Graças aos esforços dos organizadores, o festival ainda pôde continuar virtualmente. A edição de 2020 foi realizada sem espectadores ao vivo e foi transmitida pela televisão brasileira. Algo semelhante aconteceu no ano seguinte: a “Jogos ao vivo 2021” foi seguido por uma grande audiência na televisão e por mais de 20.000 pessoas ao vivo no YouTube. Segundo Jender Lobato, presidente da Caprichoso, também gerou aproximadamente 10.000 tweets e alcançou mais de três milhões de pessoas nas redes sociais.
Com fãs e entusiastas assistindo ao evento online, comprando souvenirs e fazendo doações, o Boi-Bumba encontrou novas formas de existir, contribuindo para a sustentabilidade socioeconômica da comunidade e mantendo Parintins no mapa político do Brasil.
O retorno do Boi-Bumba
No início de março de 2022, o governador do estado do Amazonas, Wilson Lima, anunciou o retorno do festival. Tanto o governo quanto os investidores privados aumentaram seu compromisso de criar uma “histórica 55ª edição”.

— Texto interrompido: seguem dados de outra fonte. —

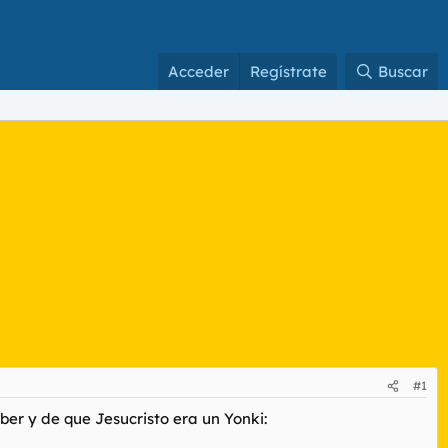
Acceder
Regístrate
Buscar
#1
ber y de que Jesucristo era un Yonki:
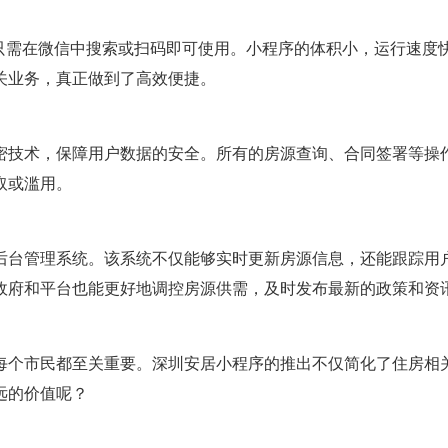
户只需在微信中搜索或扫码即可使用。小程序的体积小，运行速度
关业务，真正做到了高效便捷。
密技术，保障用户数据的安全。所有的房源查询、合同签署等操
取或滥用。
后台管理系统。该系统不仅能够实时更新房源信息，还能跟踪用
政府和平台也能更好地调控房源供需，及时发布最新的政策和资
每个市民都至关重要。深圳安居小程序的推出不仅简化了住房相
远的价值呢？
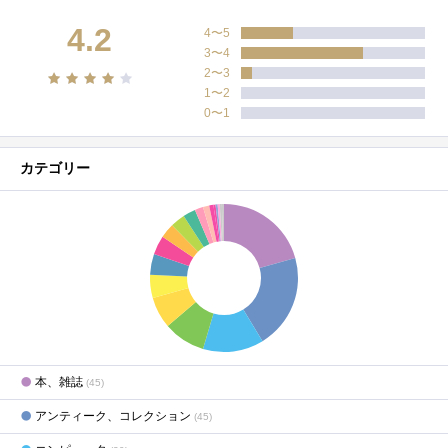
4.2
4〜5
3〜4
2〜3
1〜2
0〜1
カテゴリー
本、雑誌
(45)
アンティーク、コレクション
(45)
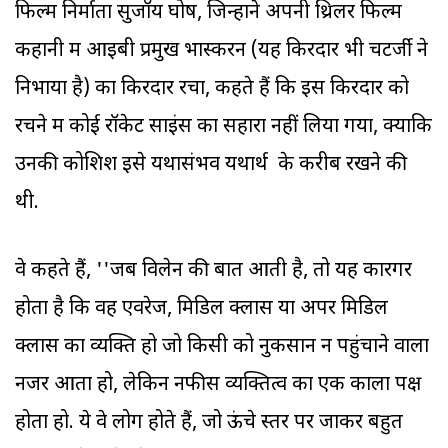
फिल्म निर्माता सुजॉय घोष, जिन्होंने अपनी थ्रिलर फिल्म
कहानी में आइबी प्रमुख भास्करन (यह किरदार भी चटर्जी ने
निभाया है) का किरदार रचा, कहते हैं कि इस किरदार को
रचने में कोई रॉकेट साइंस का सहारा नहीं लिया गया, क्योंकि
उनकी कोशिश इसे यथासंभव यथार्थ के करीब रखने की
थी.
वे कहते हैं, ''जब विलेन की बात आती है, तो यह कारगर
होता है कि वह एवरेज, मिडिल क्लास या अपर मिडिल
क्लास का व्यक्ति हो जो किसी को नुकसान न पहुंचाने वाला
नजर आता हो, लेकिन नफीस व्यक्तित्व का एक काला पक्ष
होता हो. ये वे लोग होते हैं, जो ऊंचे स्तर पर जाकर बहुत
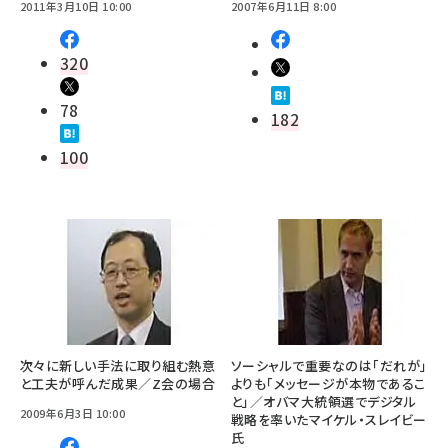
2011年3月10日 10:00
2007年6月11日 8:00
320
78
182
100
次々に新しい手法に取り組む熱意
ソーシャルで重要なのは「だれが」
と工夫が呼んだ成果／Z会の場合
よりも「メッセージが本物であるこ
と」／オバマ大統領選でデジタル
2009年6月3日 10:00
戦略を率いたマイケル・スレイビー
氏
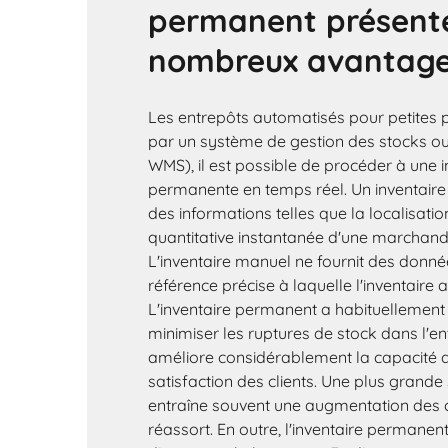
permanent présent
nombreux avantag
Les entrepôts automatisés pour petites p
par un système de gestion des stocks ou
WMS), il est possible de procéder à une i
permanente en temps réel. Un inventaire 
des informations telles que la localisation
quantitative instantanée d'une marchandi
L'inventaire manuel ne fournit des donn
référence précise à laquelle l'inventaire a
L'inventaire permanent a habituellement
minimiser les ruptures de stock dans l'ent
améliore considérablement la capacité de
satisfaction des clients. Une plus grande 
entraîne souvent une augmentation de
réassort. En outre, l'inventaire perman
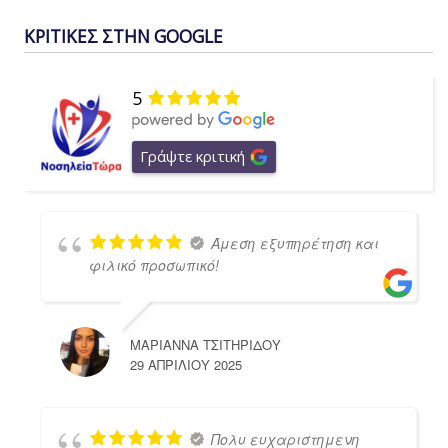
ΚΡΙΤΙΚΕΣ ΣΤΗΝ GOOGLE
5
Γράψτε κριτική
Άμεση εξυπηρέτηση και
φιλικό προσωπικό!
ΜΑΡΙΑΝΝΑ ΤΣΙΤΗΡΙΔΟΥ
29 ΑΠΡΙΛΊΟΥ 2025
Πολυ ευχαριστημενη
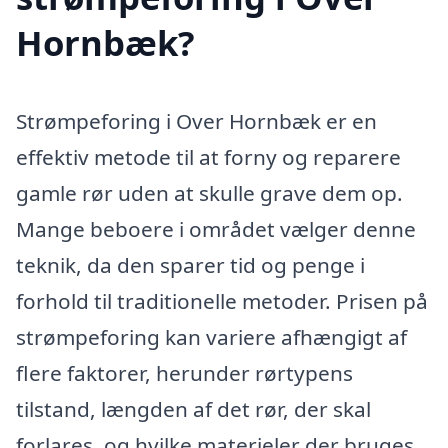
Hornbæk?
Strømpeforing i Over Hornbæk er en
effektiv metode til at forny og reparere
gamle rør uden at skulle grave dem op.
Mange beboere i området vælger denne
teknik, da den sparer tid og penge i
forhold til traditionelle metoder. Prisen på
strømpeforing kan variere afhængigt af
flere faktorer, herunder rørtypens
tilstand, længden af det rør, der skal
forlares, og hvilke materieler der bruges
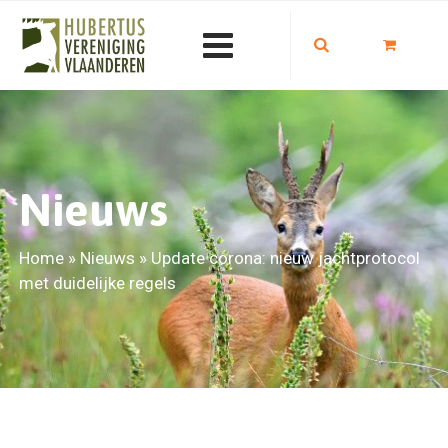
Nieuws
Home
»
Nieuws
»
Update corona: nieuw jachtprotocol
met duidelijke regels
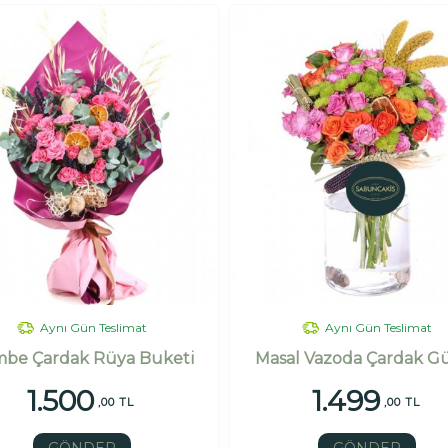
Aynı Gün Teslimat
Aynı Gün Teslimat
be Çardak Rüya Buketi
Masal Vazoda Çardak Gü
1.500
1.499
,00 TL
,00 TL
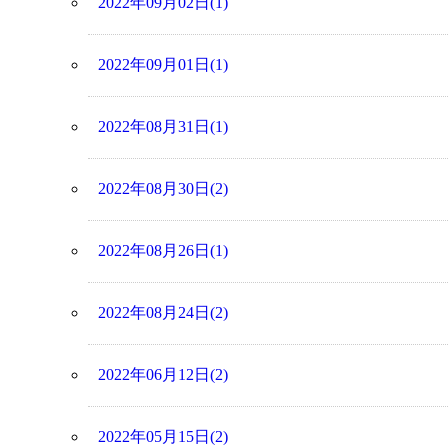
2022年09月02日(1)
2022年09月01日(1)
2022年08月31日(1)
2022年08月30日(2)
2022年08月26日(1)
2022年08月24日(2)
2022年06月12日(2)
2022年05月15日(2)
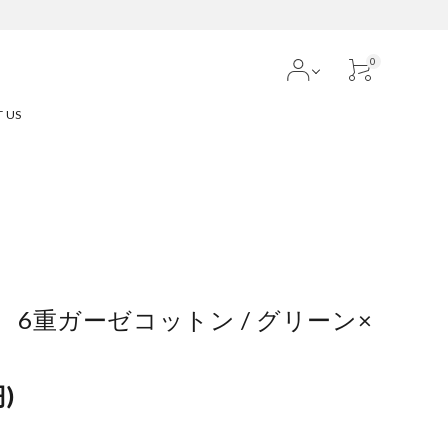
0
 US
N 6重ガーゼコットン / グリーン×
)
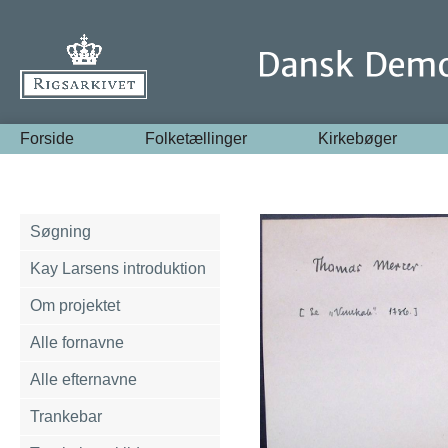
Forside
Folketællinger
Kirkebøger
Søgning
Kay Larsens introduktion
Om projektet
Alle fornavne
Alle efternavne
Trankebar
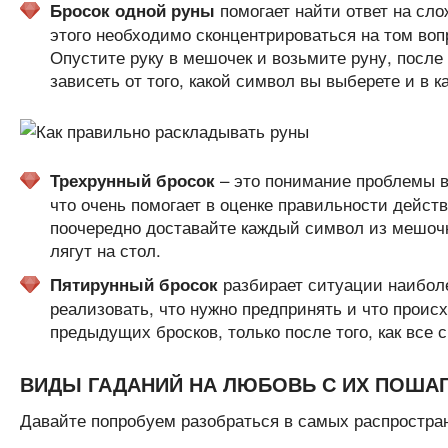
помогает найти ответ на сл
Бросок одной руны
этого необходимо сконцентрироваться на том воп
Опустите руку в мешочек и возьмите руну, после 
зависеть от того, какой символ вы выберете и в 
– это понимание проблемы в
Трехрунный бросок
что очень помогает в оценке правильности действ
поочередно доставайте каждый символ из мешочка
лягут на стол.
разбирает ситуации наиболе
Пятирунный бросок
реализовать, что нужно предпринять и что прои
предыдущих бросков, только после того, как все 
ВИДЫ ГАДАНИЙ НА ЛЮБОВЬ С ИХ ПОШ
Давайте попробуем разобраться в самых распростра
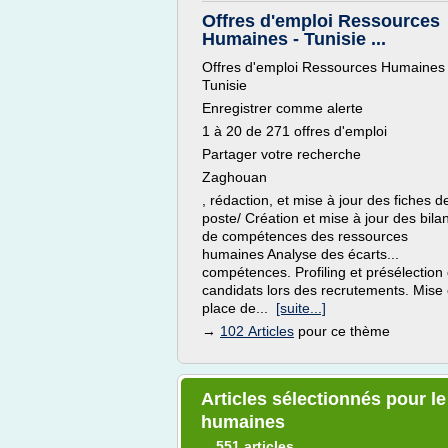
Offres d'emploi Ressources
Humaines - Tunisie ...
Offres d'emploi Ressources Humaines 
Tunisie
Enregistrer comme alerte
1 à 20 de 271 offres d'emploi
Partager votre recherche
Zaghouan
, rédaction, et mise à jour des fiches d
poste/ Création et mise à jour des bila
de compétences des ressources
humaines Analyse des écarts...
compétences. Profiling et présélection
candidats lors des recrutements. Mise
place de...
[suite...]
→
102 Articles
pour ce thème
Articles sélectionnés pour l
humaines
551 articles
→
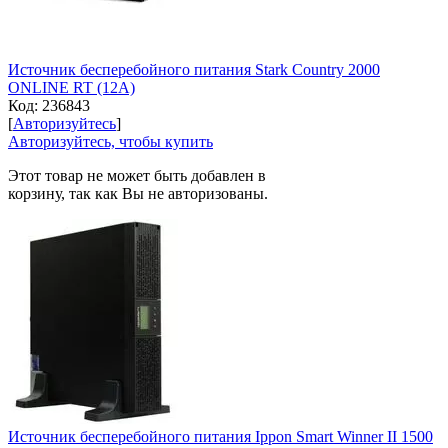
Источник бесперебойного питания Stark Country 2000
ONLINE RT (12A)
Код:
236843
[
Авторизуйтесь
]
Авторизуйтесь, чтобы купить
Этот товар не может быть добавлен в
корзину, так как Вы не авторизованы.
Источник бесперебойного питания Ippon Smart Winner II 1500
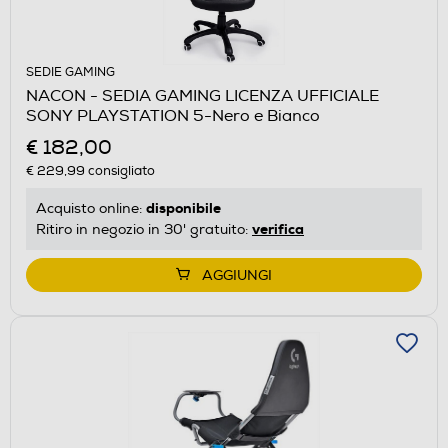
SEDIE GAMING
NACON - SEDIA GAMING LICENZA UFFICIALE
SONY PLAYSTATION 5-Nero e Bianco
€ 182,00
€ 229,99
consigliato
disponibile
Acquisto online:
verifica
Ritiro in negozio in 30' gratuito:
AGGIUNGI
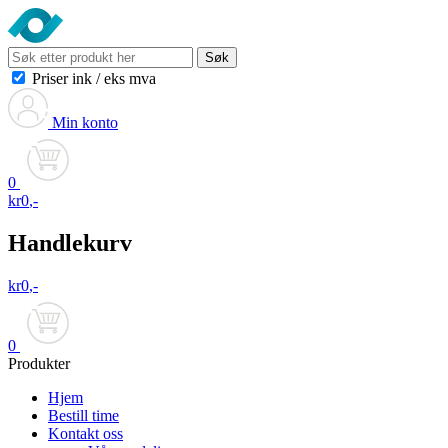
Søk
Priser ink
/
eks mva
Min konto
0
kr
0
,-
Handlekurv
kr
0
,-
0
Produkter
Hjem
Bestill time
Kontakt oss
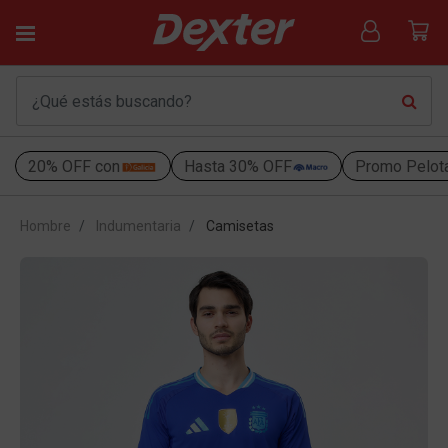
20% OFF con
Hasta 30% OFF
Promo Pelot
Hombre
Indumentaria
Camisetas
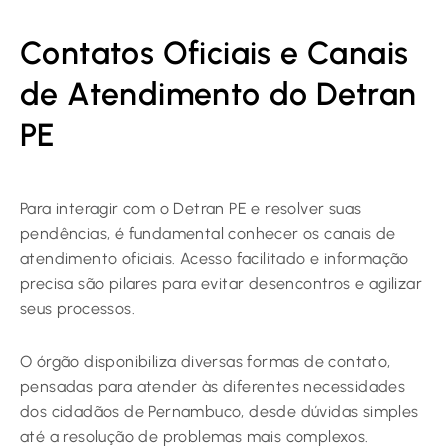
Contatos Oficiais e Canais
de Atendimento do Detran
PE
Para interagir com o Detran PE e resolver suas
pendências, é fundamental conhecer os canais de
atendimento oficiais. Acesso facilitado e informação
precisa são pilares para evitar desencontros e agilizar
seus processos.
O órgão disponibiliza diversas formas de contato,
pensadas para atender às diferentes necessidades
dos cidadãos de Pernambuco, desde dúvidas simples
até a resolução de problemas mais complexos.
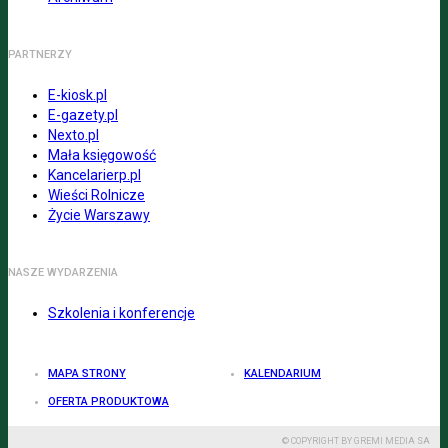
PARTNERZY
E-kiosk.pl
E-gazety.pl
Nexto.pl
Mała księgowość
Kancelarierp.pl
Wieści Rolnicze
Życie Warszawy
NASZE WYDARZENIA
Szkolenia i konferencje
MAPA STRONY
KALENDARIUM
OFERTA PRODUKTOWA
© COPYRIGHT BY GREMI MEDIA SA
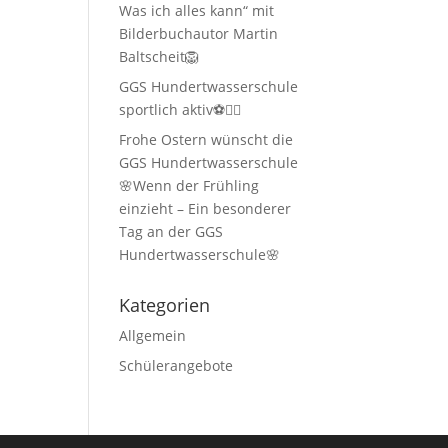
Was ich alles kann“ mit
Bilderbuchautor Martin
Baltscheit🦁
GGS Hundertwasserschule
sportlich aktiv⚽🏃‍♂️
Frohe Ostern wünscht die
GGS Hundertwasserschule
🌸Wenn der Frühling
einzieht – Ein besonderer
Tag an der GGS
Hundertwasserschule🌸
Kategorien
Allgemein
Schülerangebote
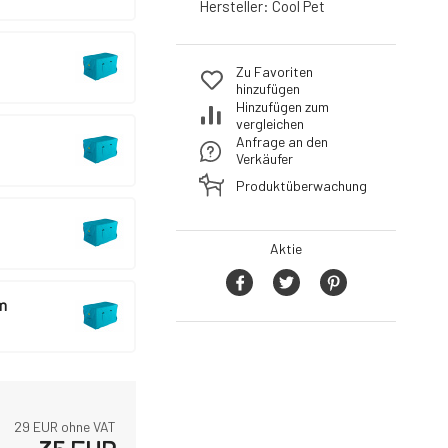
Hersteller:
Cool Pet
Zu Favoriten
hinzufügen
Hinzufügen zum
vergleichen
Anfrage an den
Verkäufer
Produktüberwachung
Aktie
m
29
EUR ohne VAT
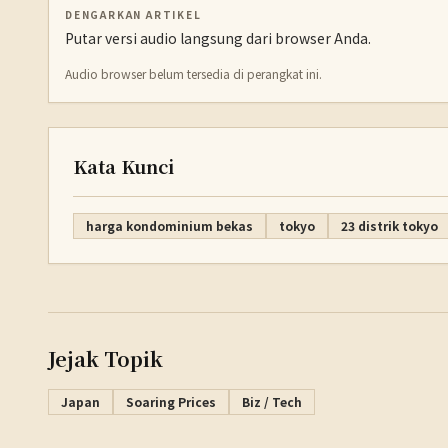
DENGARKAN ARTIKEL
Putar versi audio langsung dari browser Anda.
Audio browser belum tersedia di perangkat ini.
Kata Kunci
harga kondominium bekas
tokyo
23 distrik tokyo
Jejak Topik
Japan
Soaring Prices
Biz / Tech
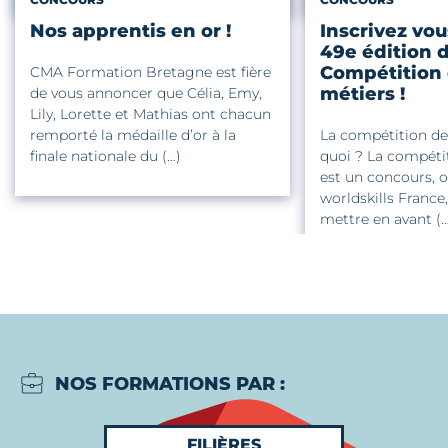
Nos apprentis en or !
Inscrivez vou
49e édition d
Compétition
CMA Formation Bretagne est fière
métiers !
de vous annoncer que Célia, Emy,
Lily, Lorette et Mathias ont chacun
remporté la médaille d’or à la
La compétition des
finale nationale du (…)
quoi ? La compéti
est un concours, 
worldskills France
mettre en avant (…
NOS FORMATIONS PAR :
FILIÈRES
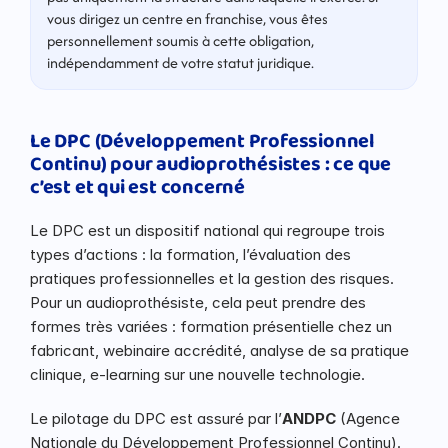
vous dirigez un centre en franchise, vous êtes 
personnellement soumis à cette obligation, 
indépendamment de votre statut juridique.
Le DPC (Développement Professionnel 
Continu) pour audioprothésistes : ce que 
c’est et qui est concerné
Le DPC est un dispositif national qui regroupe trois 
types d’actions : la formation, l’évaluation des 
pratiques professionnelles et la gestion des risques. 
Pour un audioprothésiste, cela peut prendre des 
formes très variées : formation présentielle chez un 
fabricant, webinaire accrédité, analyse de sa pratique 
clinique, e-learning sur une nouvelle technologie.
Le pilotage du DPC est assuré par l’
ANDPC
 (Agence 
Nationale du Développement Professionnel Continu). 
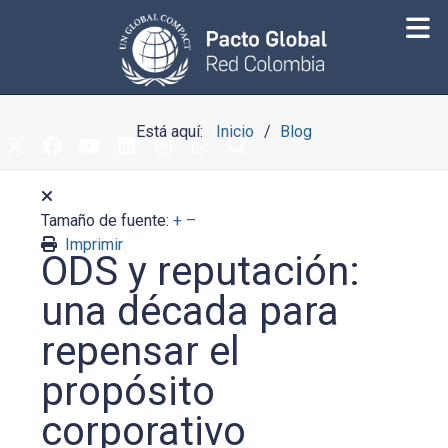
Está aquí:
Inicio
Blog
Tamaño de fuente:
+
–
Imprimir
ODS y reputación:
una década para
repensar el
propósito
corporativo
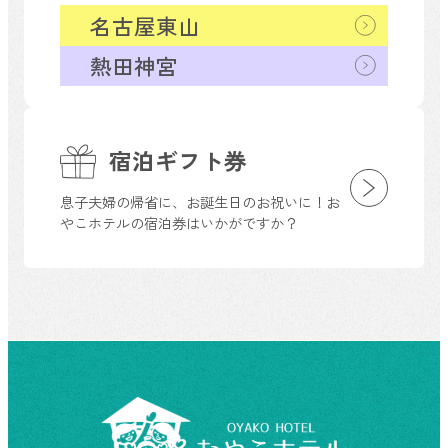
名古屋東山
熱田神宮
宿泊ギフト券
息子夫婦の帰省に、お誕生日のお祝いに！お
やこホテルの宿泊券はいかがですか？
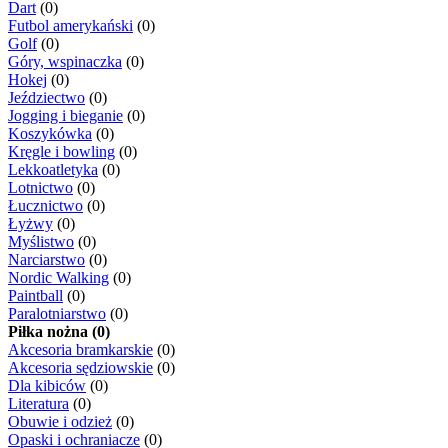
Dart
(0)
Futbol amerykański
(0)
Golf
(0)
Góry, wspinaczka
(0)
Hokej
(0)
Jeździectwo
(0)
Jogging i bieganie
(0)
Koszykówka
(0)
Kręgle i bowling
(0)
Lekkoatletyka
(0)
Lotnictwo
(0)
Łucznictwo
(0)
Łyżwy
(0)
Myślistwo
(0)
Narciarstwo
(0)
Nordic Walking
(0)
Paintball
(0)
Paralotniarstwo
(0)
Piłka nożna (0)
Akcesoria bramkarskie
(0)
Akcesoria sędziowskie
(0)
Dla kibiców
(0)
Literatura
(0)
Obuwie i odzież
(0)
Opaski i ochraniacze
(0)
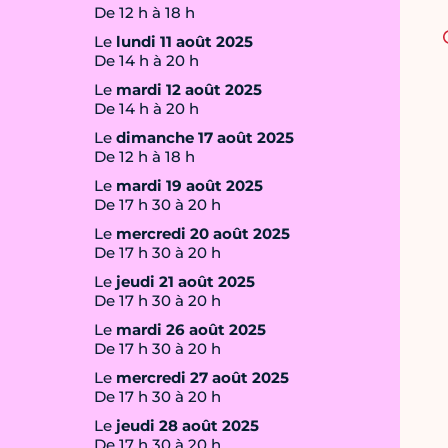
De 12 h à 18 h
Le
lundi 11 août 2025
De 14 h à 20 h
Le
mardi 12 août 2025
De 14 h à 20 h
Le
dimanche 17 août 2025
De 12 h à 18 h
Le
mardi 19 août 2025
De 17 h 30 à 20 h
Le
mercredi 20 août 2025
De 17 h 30 à 20 h
Le
jeudi 21 août 2025
De 17 h 30 à 20 h
Le
mardi 26 août 2025
De 17 h 30 à 20 h
Le
mercredi 27 août 2025
De 17 h 30 à 20 h
Le
jeudi 28 août 2025
De 17 h 30 à 20 h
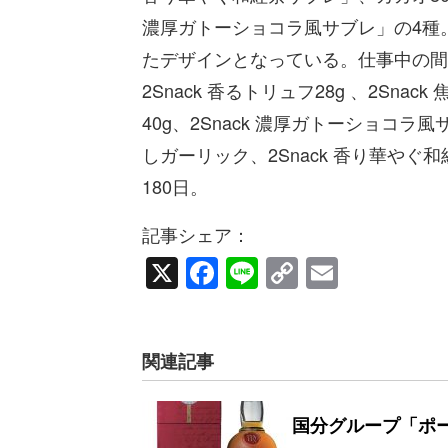
濃厚ガトーショコラ⾵サブレ」の4種
たデザインとなっている。仕事中の間
2Snack ⾹るトリュフ28g 、2Sna
40g、2Snack 濃厚ガトーショコラ⾵サ
しガーリック、2Snack ⾹り華やぐ和
180⽇。
記事シェア：
X
Facebook
Line
Copy
Email
Link
関連記事
国分グループ「ポ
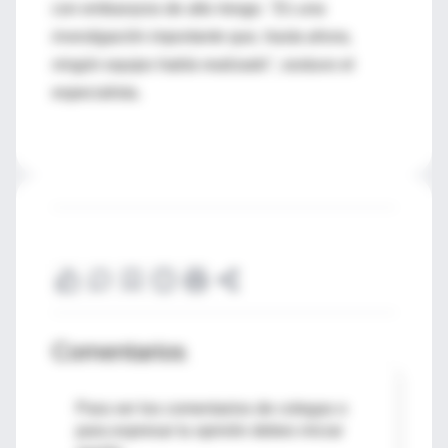
con embarazos de alto riesgo. "
Es una
investigación importante que, hasta ahora,
ningún equipo había realizado
", sostuvo el
especialista.
Comentarios
Para ver los comentarios de colegas o
para expresar tu opinión debes iniciar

As ruas foram pavimentadas, o museu da cidade foi reformado, a arte de rua apareceu nas muralhas da cidade e o Bumbódromo ele recebeu um facelift. O festival de Parintins tornou-se um modelo para outras cidades e vilas seguirem. Uma pesquisa recente mostra a existência de mais de 120 bois-bumbás em 23 cidades amazônicas.
Confiar na tradição e nos esforços culturais provou ser uma maneira bem-sucedida de superar o isolamento. a Boi-Bumba não resolve todos os desafios de Parintins e da região amazônica. Mas traz enormes benefícios em um território caracterizado pela marginalização, exclusão e falta crônica de infraestrutura. É em torno da festa que Parintins e seus moradores podem celebrar suas tradições enquanto constroem uma visão compartilhada de seu próprio futuro.